(AVAILABLE RECORDS)
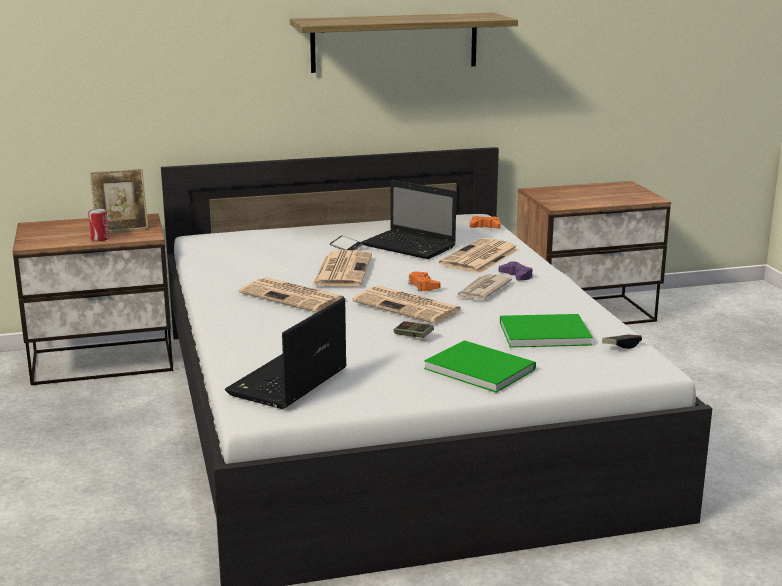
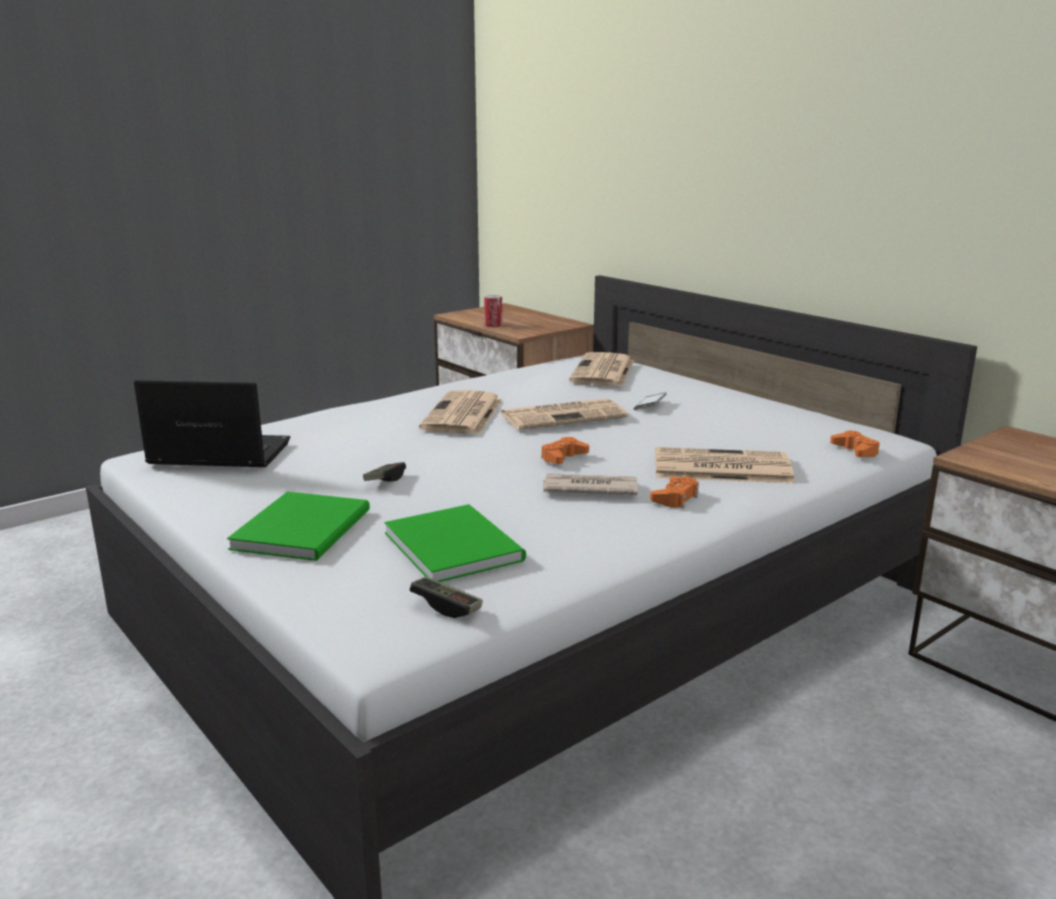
camera: 65 degrees right, 0 degrees up
(121, 228) = (530, 324): picture frame -> none
(394, 42) = (852, 157): shelf -> none
(409, 306) = (481, 462): newspaper -> newspaper (603, 371)
(410, 246) = (702, 429): laptop -> none
(516, 276) = (675, 498): purple game controller -> orange game controller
(End AVAILABLE RECORDS)
WHAT TO WORK ON: Search the data above for the string "none" and return every line that has it.

TASK OUTPUT:
(121, 228) = (530, 324): picture frame -> none
(394, 42) = (852, 157): shelf -> none
(410, 246) = (702, 429): laptop -> none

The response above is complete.